■ EXERCISE ■
Copy, from the data below, each line that has the word "reader".

■ COLLECTED MATERIAL ■
^^^^^^^^
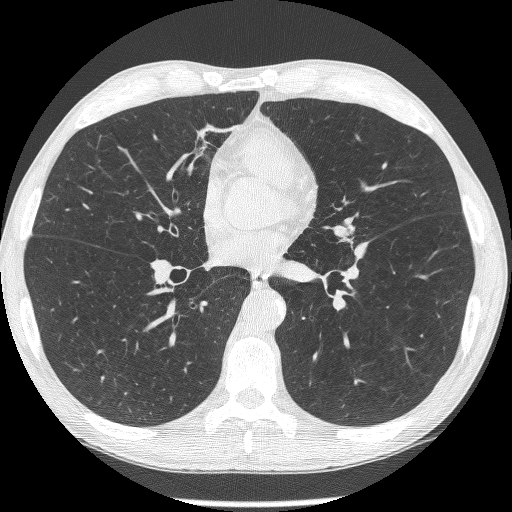
Chest CT (low-dose screening protocol), one axial image, second annual screen, lung window (W 1500 / L -600 HU), 1.25 mm slice thickness, 120 kVp. Male, age 62 years at enrolment. Former smoker at enrolment.
• Expert reader's lesion annotation, box from (x=322, y=216) to (x=370, y=264) px.
• The screening reader recorded 2 non-calcified nodules or masses ≥4 mm on this exam (lingula, lingula); which of them this box marks is not recorded.
• Official screen result: positive, other.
^^^^^^^^
■ EXERCISE RESULT ■
• Expert reader's lesion annotation, box from (x=322, y=216) to (x=370, y=264) px.
• The screening reader recorded 2 non-calcified nodules or masses ≥4 mm on this exam (lingula, lingula); which of them this box marks is not recorded.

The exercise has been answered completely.